Come chiedere la rateizzazione delle cartelle nel 2026: soglia di 120.000 euro, piani fino a 84 o 120 rate, documenti, rata minima ed effetti del mancato pagamento.

Redazione Koncepto · a cura di Ilie ManeschiAggiornato il 17 agosto 202620 minuti di lettura
Documenti fiscali, calendari mensili, checklist e calcolatrice per un piano di rateizzazione
Immagine editoriale originale realizzata per Koncepto.

Nel 2026 le somme fino a 120.000 euro comprese in ciascuna richiesta possono essere dilazionate, su semplice richiesta, fino a 84 rate mensili. Per ottenere da 85 a 120 rate, oppure per importi superiori a 120.000 euro, occorre documentare la temporanea difficoltà economico-finanziaria. La dilazione aiuta a gestire il debito, ma non cancella interessi, vincoli e rischio di decadenza.

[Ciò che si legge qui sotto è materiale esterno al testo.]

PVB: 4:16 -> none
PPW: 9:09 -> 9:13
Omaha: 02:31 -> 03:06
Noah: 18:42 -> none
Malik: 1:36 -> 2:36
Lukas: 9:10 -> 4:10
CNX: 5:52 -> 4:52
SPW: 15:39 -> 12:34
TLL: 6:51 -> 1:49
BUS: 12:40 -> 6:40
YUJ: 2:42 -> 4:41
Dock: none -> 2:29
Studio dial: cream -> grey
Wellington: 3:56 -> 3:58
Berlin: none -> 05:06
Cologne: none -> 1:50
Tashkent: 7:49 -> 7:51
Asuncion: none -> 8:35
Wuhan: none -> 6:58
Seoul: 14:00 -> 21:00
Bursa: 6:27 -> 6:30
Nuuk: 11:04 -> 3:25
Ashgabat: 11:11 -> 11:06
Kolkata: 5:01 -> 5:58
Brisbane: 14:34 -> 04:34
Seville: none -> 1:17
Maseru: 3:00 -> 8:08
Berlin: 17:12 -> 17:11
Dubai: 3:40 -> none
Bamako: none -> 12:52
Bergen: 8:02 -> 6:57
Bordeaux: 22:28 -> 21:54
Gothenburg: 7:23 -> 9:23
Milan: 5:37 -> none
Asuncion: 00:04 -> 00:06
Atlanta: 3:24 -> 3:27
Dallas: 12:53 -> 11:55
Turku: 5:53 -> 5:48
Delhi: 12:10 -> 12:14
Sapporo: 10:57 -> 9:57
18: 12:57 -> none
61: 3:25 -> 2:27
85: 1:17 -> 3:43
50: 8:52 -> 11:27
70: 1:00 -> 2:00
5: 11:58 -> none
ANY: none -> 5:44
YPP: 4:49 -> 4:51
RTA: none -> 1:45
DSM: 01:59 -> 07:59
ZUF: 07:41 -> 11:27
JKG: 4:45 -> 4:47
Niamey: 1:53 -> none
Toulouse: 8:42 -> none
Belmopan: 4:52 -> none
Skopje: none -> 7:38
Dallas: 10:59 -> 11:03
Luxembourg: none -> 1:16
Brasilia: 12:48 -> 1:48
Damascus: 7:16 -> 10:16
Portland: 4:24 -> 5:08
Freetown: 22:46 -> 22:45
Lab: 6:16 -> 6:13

Quando è possibile chiedere la rateizzazione

La richiesta riguarda le somme affidate all’Agenzia delle entrate-Riscossione che rientrano nell’ambito dell’articolo 19 del DPR 602/1973. Alcuni enti possono gestire autonomamente la dilazione e determinate procedure o tipologie di debito seguono regole differenti.

Prima di presentare l’istanza verifica cartelle e avvisi inclusi, importo aggiornato, eventuali sgravi o sospensioni e presenza di piani già attivi. Rateizzare una somma non dovuta può rendere più difficile la gestione della contestazione.

Fino a 120.000 euro: massimo 84 rate su semplice richiesta

Per le domande presentate nel 2025 e nel 2026, il contribuente che dichiara una temporanea situazione di obiettiva difficoltà può ottenere, per importi fino a 120.000 euro compresi in ciascuna richiesta, un piano fino a 84 rate mensili senza allegare la documentazione economica richiesta per i piani più lunghi.

La domanda può essere presentata con il servizio Rateizza adesso nell’area riservata o nell’app Equiclick, tramite modello RS inviato alla PEC competente oppure allo sportello. L’importo della singola rata non può essere inferiore a 50 euro.

  • Importo fino a 120.000 euro per ciascuna richiesta
  • Massimo 84 rate nel 2026
  • Dichiarazione di difficoltà temporanea
  • Servizio online, PEC o sportello
  • Rata minima di 50 euro

Quando servono documenti e come arrivare a 120 rate

La difficoltà economico-finanziaria deve essere documentata se, per somme fino a 120.000 euro, si chiedono da 85 a 120 rate oppure se l’importo della richiesta supera 120.000 euro. Le persone fisiche e le ditte individuali in regime semplificato utilizzano il modello RDF; gli altri soggetti il modello RDG.

L’Agenzia valuta il numero concedibile sulla base dei criteri e dei documenti previsti. Presentare i documenti non garantisce automaticamente 120 rate: il provvedimento può accogliere parzialmente la richiesta o concedere un numero inferiore.

Esempio di sostenibilità del piano

Un debito di 42.000 euro diviso aritmeticamente in 84 quote produce 500 euro mensili prima degli interessi di dilazione e degli arrotondamenti del piano reale. Lo stesso capitale in 120 quote sarebbe 350 euro prima degli interessi, ma il piano più lungo richiede documentazione e aumenta il periodo complessivo di esposizione.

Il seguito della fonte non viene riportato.